◆ **TASK DESCRIPTION**
Each line below must be transcribed exactly, and no picture may appear in the transcription.
[[ INFORMATION SUPPLIED, beginning ]]
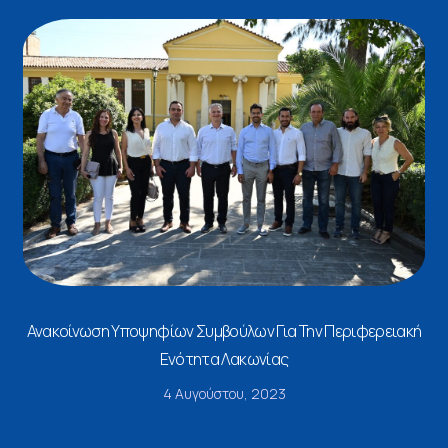
Ανακοίνωση Υποψηφίων Συμβούλων Για Την Περιφερειακή
Ενότητα Λακωνίας
4 Αυγούστου, 2023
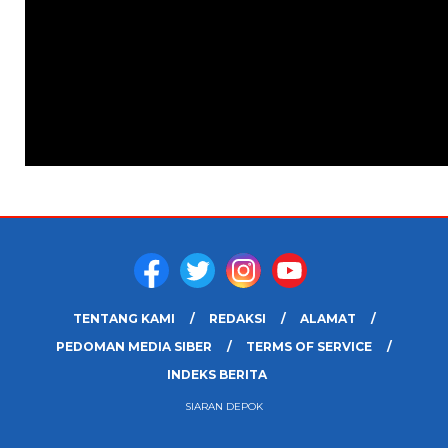
TENTANG KAMI
REDAKSI
ALAMAT
PEDOMAN MEDIA SIBER
TERMS OF SERVICE
INDEKS BERITA
SIARAN DEPOK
[[ INFORMATION SUPPLIED, end ]]
◆ **RESULT OF THE TASK**
Ανακοίνωση Υποψηφίων Συμβούλων Για Την Περιφερειακή
Ενότητα Λακωνίας
4 Αυγούστου, 2023
TENTANG KAMI
REDAKSI
ALAMAT
PEDOMAN MEDIA SIBER
TERMS OF SERVICE
INDEKS BERITA
SIARAN DEPOK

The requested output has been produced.